A small note, workers are building up a bunch of unmanaged memory. That surprises me, since we're just sleeping. This might need more investigation down the road.
Thanks so much for doing this forensic work Tom! We will go with pangeo-forge/pangeo-forge-recipes#160.
Thanks @TomAugspurger. It appears that your PR will solve the scheduler memory growth issues associated with serialization 🎊 . As you noted above we are still seeing incremental memory growth on workers (even without actual activity) as originally noted here. This is problematic with several of our recipes as the worker memory growth over a large number of task executions will result in eventual worker OOM failures (which we were seeing in out initial OISST testing). I'll continue tracking this here and touch base with the Prefect team again to see if they have made any progress on their investigations.
Hi All,
Hopefully the above should be addressed in #21 when it is reviewed and merged.

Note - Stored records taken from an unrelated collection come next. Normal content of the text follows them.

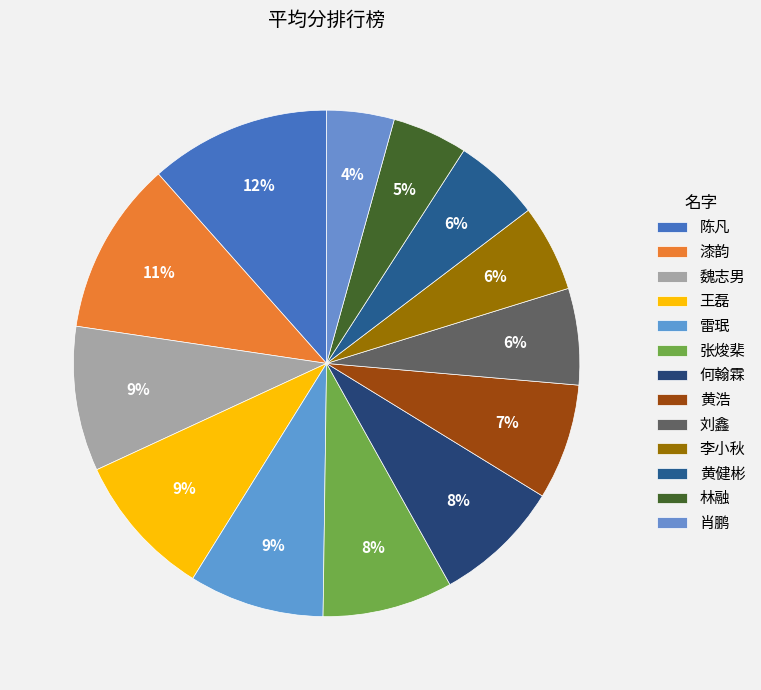

Count the number of slices in the pie.

13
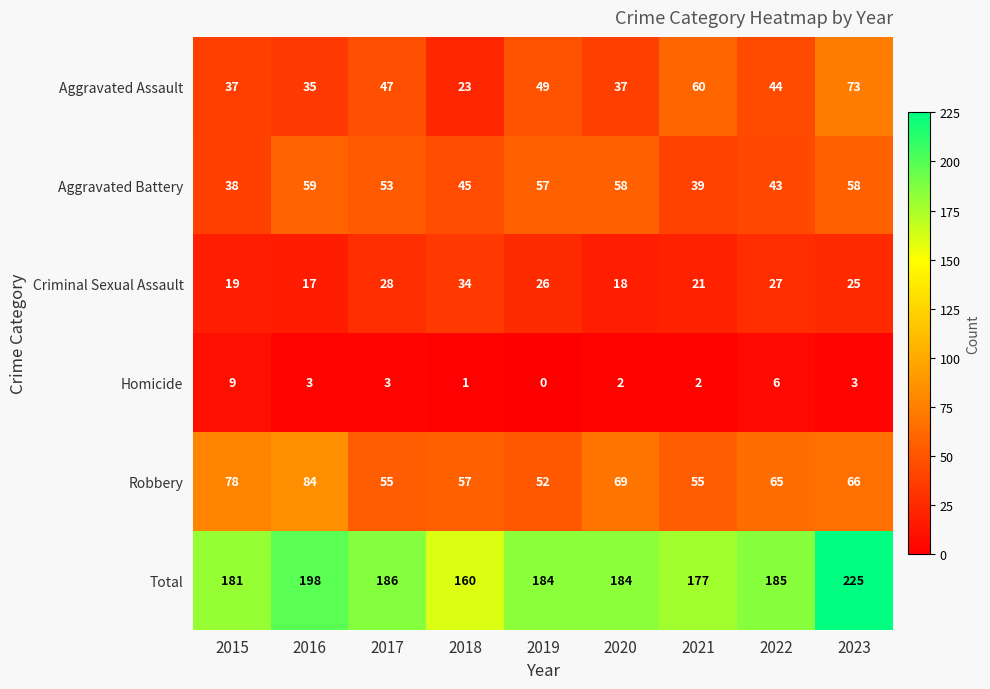

How many data points does each series have?

9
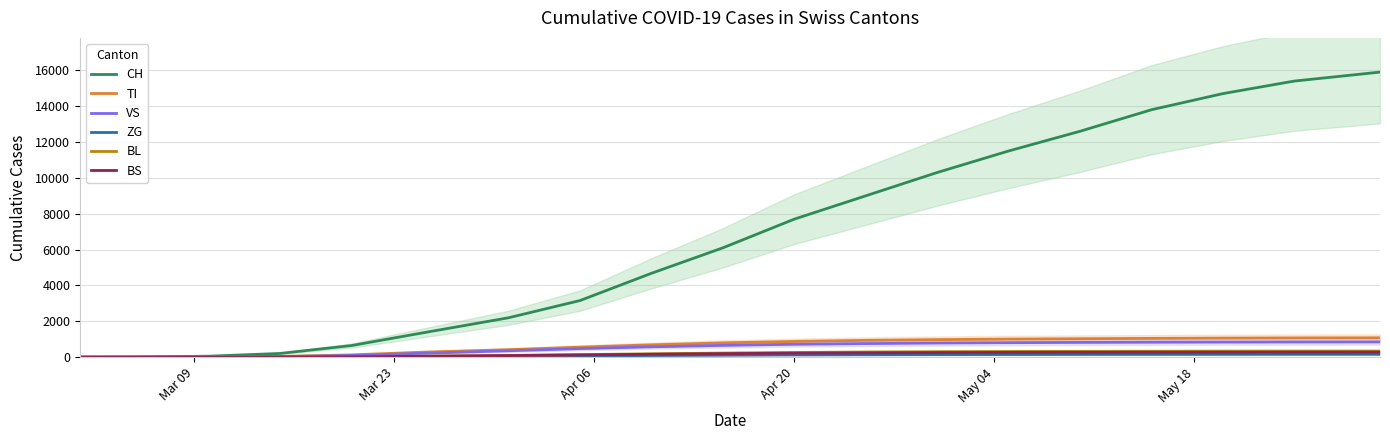

Reading left to right, list all the values displayed in this chart.

CH: 0	10	56	210	650	1359	2200	3160	4680	6100	7700	9000	10300	11500	12600	13800	14700	15400	15900
TI: 0	2	12	45	130	280	420	560	690	800	880	940	980	1010	1030	1050	1065	1075	1082
VS: 0	1	8	30	95	220	360	480	580	660	720	760	790	810	825	835	842	848	852
ZG: 0	0	1	4	12	28	50	72	95	112	128	138	145	150	154	157	159	161	162
BL: 0	0	2	8	24	58	100	145	190	230	265	290	308	320	328	334	338	341	343
BS: 0	0	2	7	22	52	90	128	165	198	225	245	258	267	273	277	280	282	283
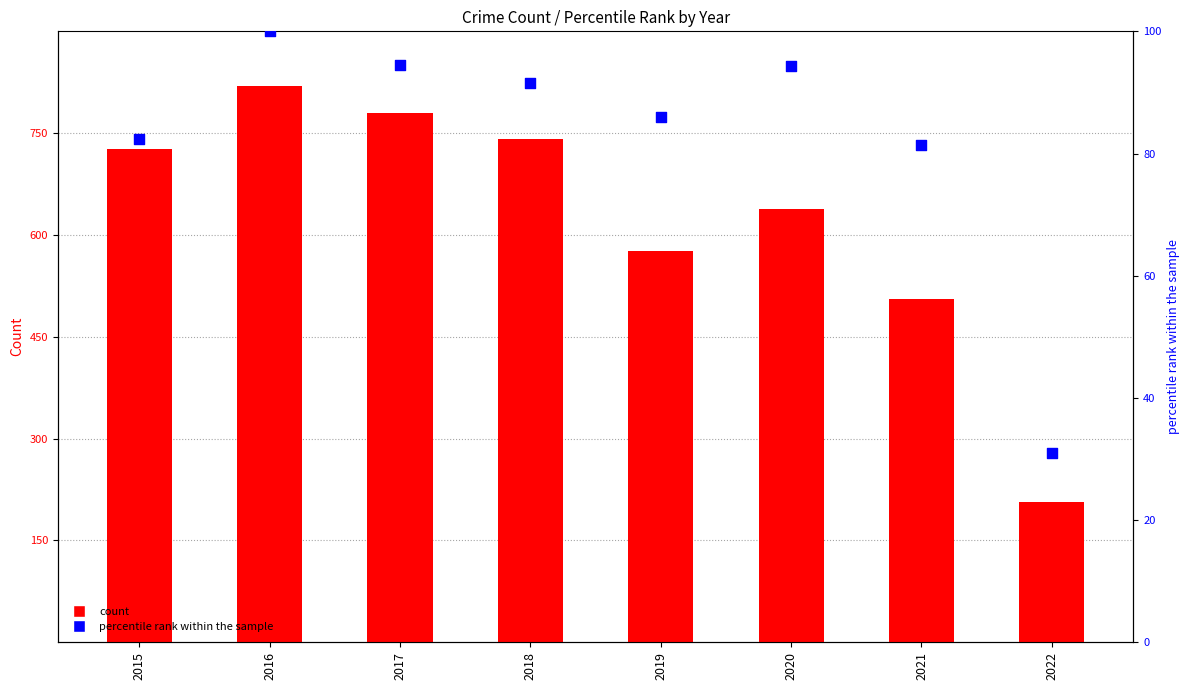

At how many categories does at least one series exceed 314?

7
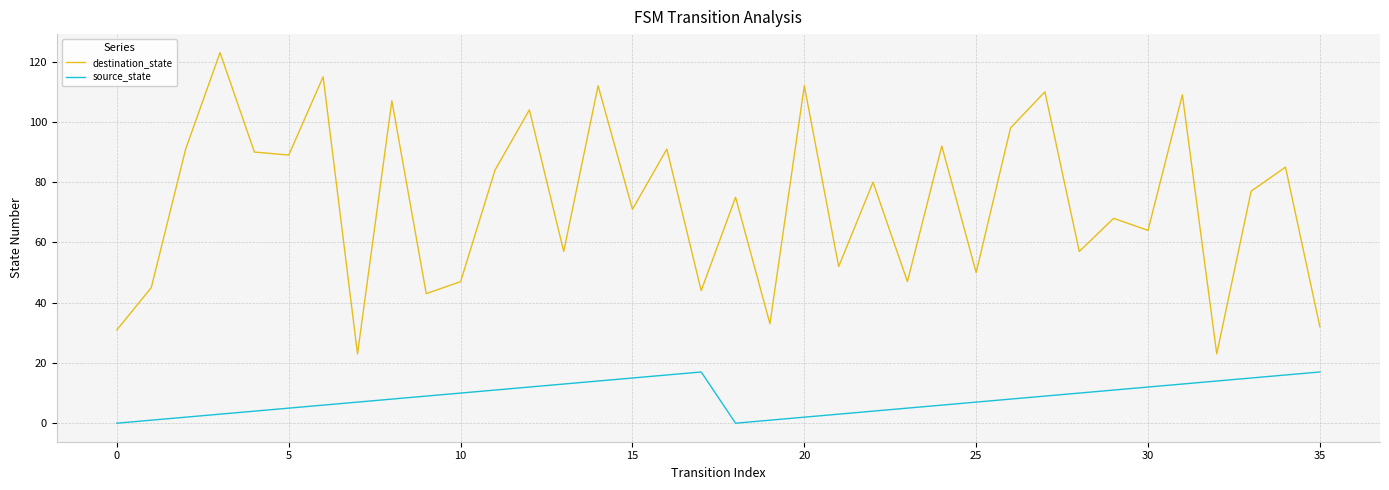

True or false: source_state and destination_state intersect in this chart.

False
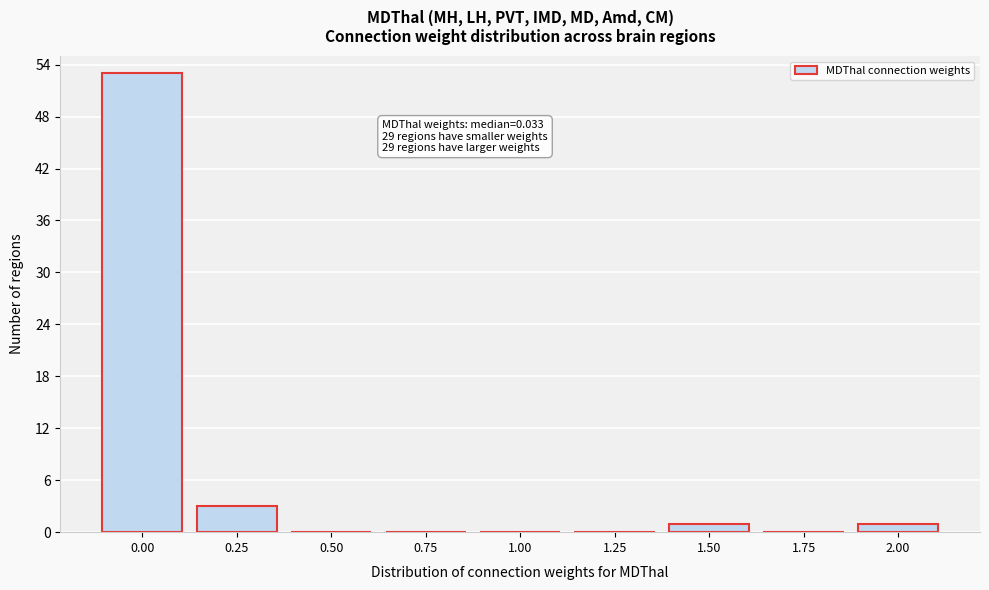

Reading right to left, transcribe all the data shown in this chart.

2.00=1	1.75=0	1.50=1	1.25=0	1.00=0	0.75=0	0.50=0	0.25=3	0.00=53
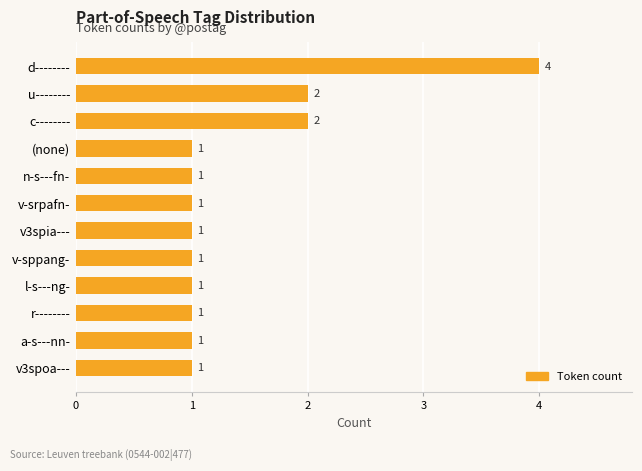

What is the difference between the maximum and second lowest values?

3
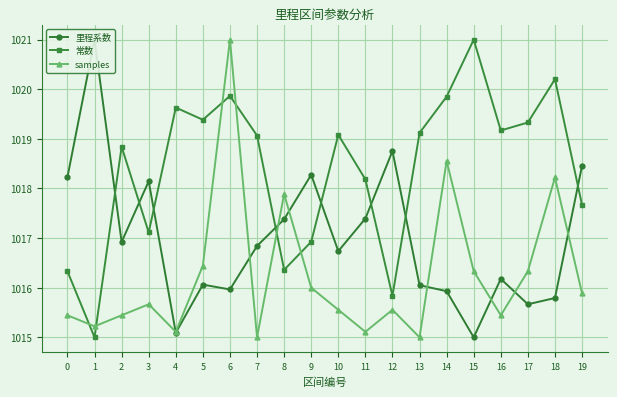

What is the difference between the highest and lowest values at 4?

4.5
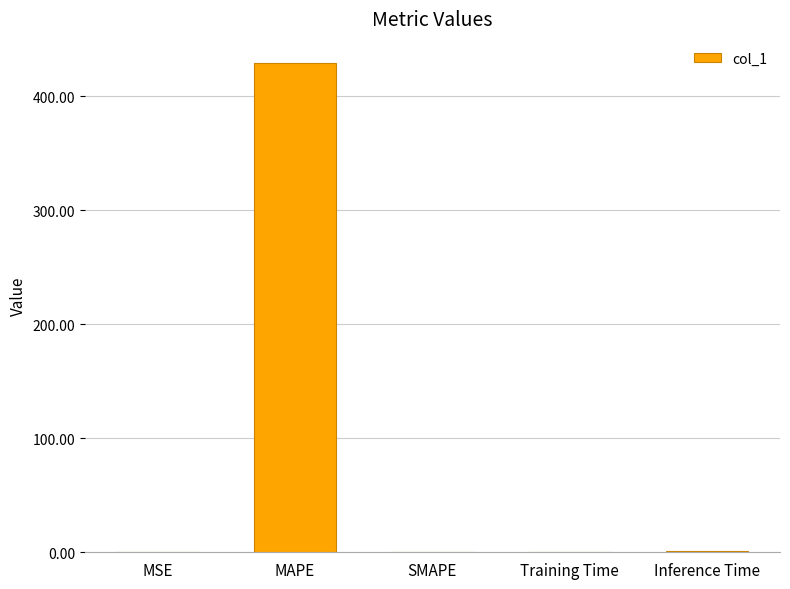

Which has a higher value, MAPE or Training Time?

MAPE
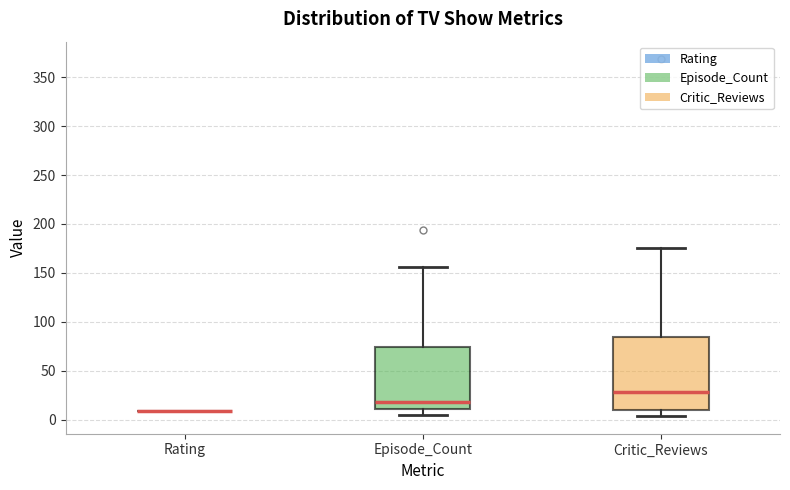

Reading left to right, read every box against the y-axis: the position of its median line, the range the box covers, and the ends of its whiskers. The values are not printed on the chart, so give them approximately, as read against the axis.

Rating: box collapsed to a line at 10, whiskers 10 to 10
Episode_Count: median 20, box 10 to 75, whiskers 5 to 155
Critic_Reviews: median 30, box 10 to 85, whiskers 5 to 175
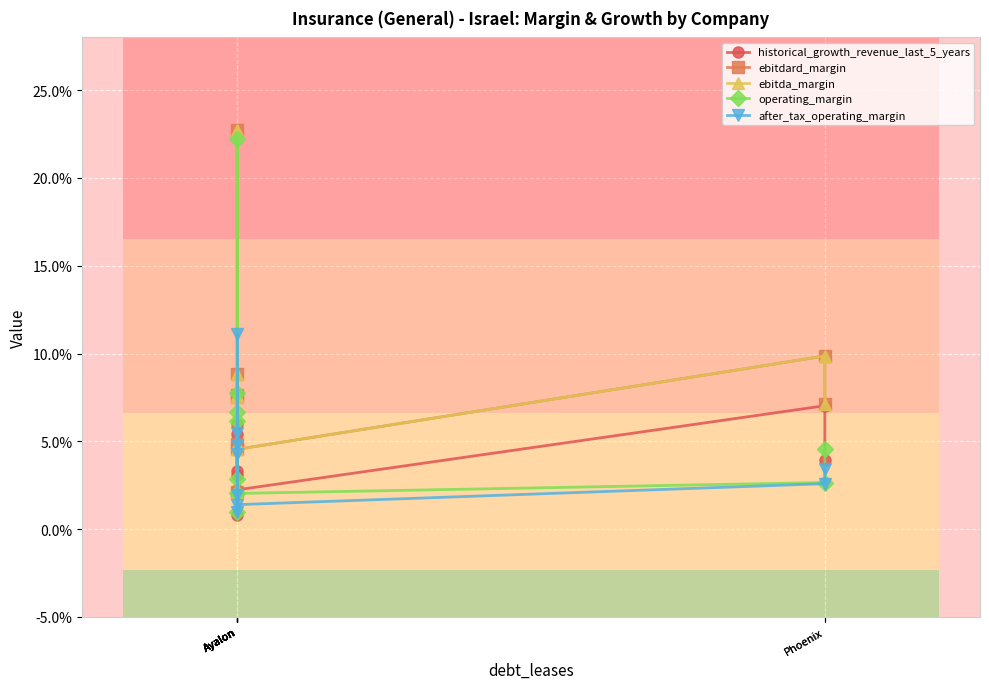

How many lines are shown in the chart?

5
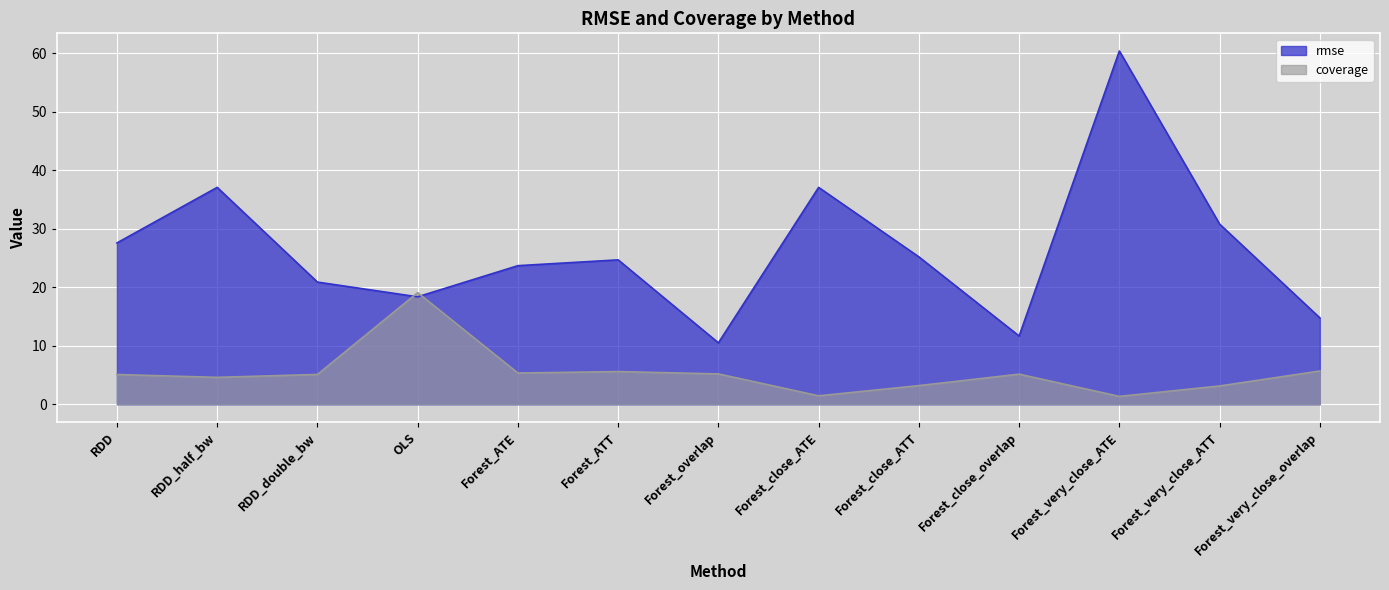

What are all the series names shown in the legend?

rmse, coverage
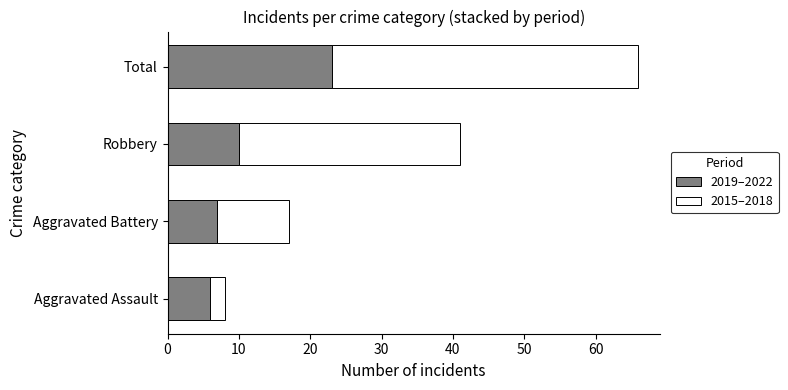

Read the 2019–2022 value at Aggravated Battery, to the nearest 5.

5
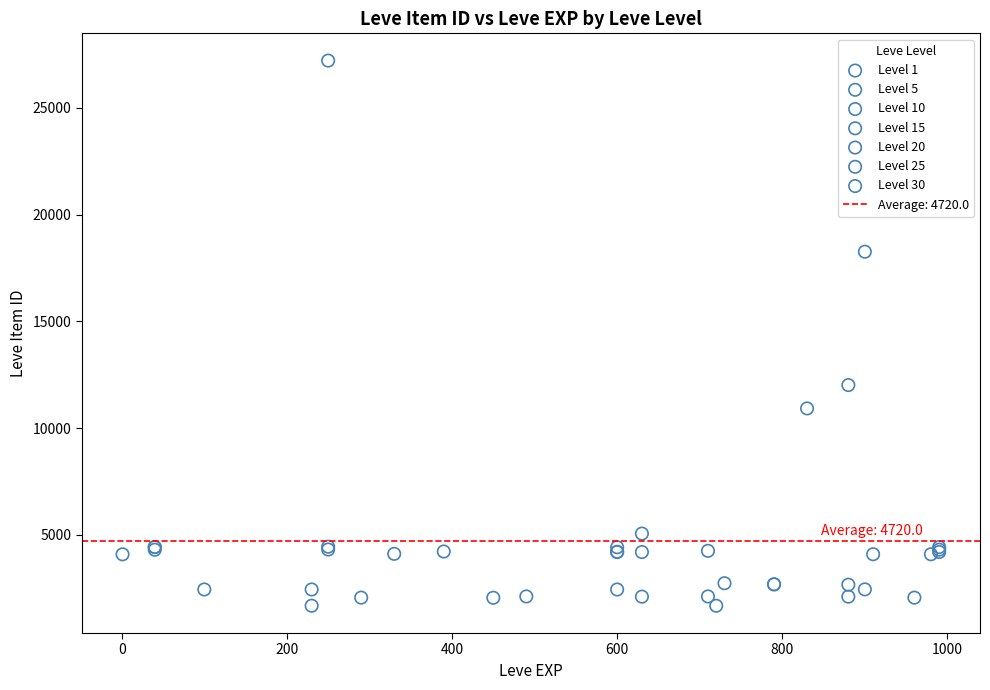

Which series has the widest spread of Y values?

Level 25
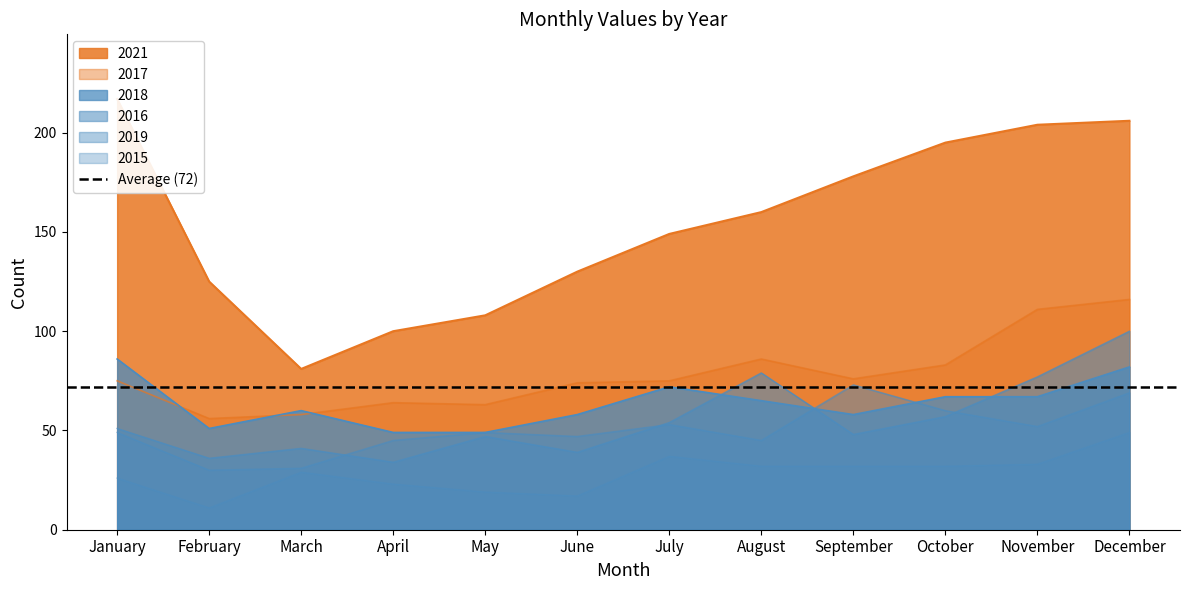

True or false: 2015 and 2018 intersect in this chart.

False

@sharkinsspatial dumping some notes below. Let me know if you want to jump on a call to discuss. I'm current seeing workers hanging as they try to acquire a lock in pangeo-forge. I'll see what I can do to debug.
Summarizing the issues we're seeing with pangeo-forge.
** Changes to environment
Updated to latest released Dask, distributed, fsspec, adlfs. Installed pangeo-forge-recipes from GitHub.
** Cloud build
If you want to build the images on Azure, avoid upload. Not a huge benefit, if we have to download them to submit.
** Access Dask Dashboard
One of the
dask-root
pods prefect starts is the scheduler pod.** Add logs to worker handler
This makes the logs accessible from the Dask UI. I'm sure there's a better way to do this.
** Hanging Workers
I'm seeing some hanging, but perhaps different from what others saw. The worker logs say
Looking at the call stack
So seems like the issue is in
lock_for_conflicts
. Either a real deadlock, or an event loop issue.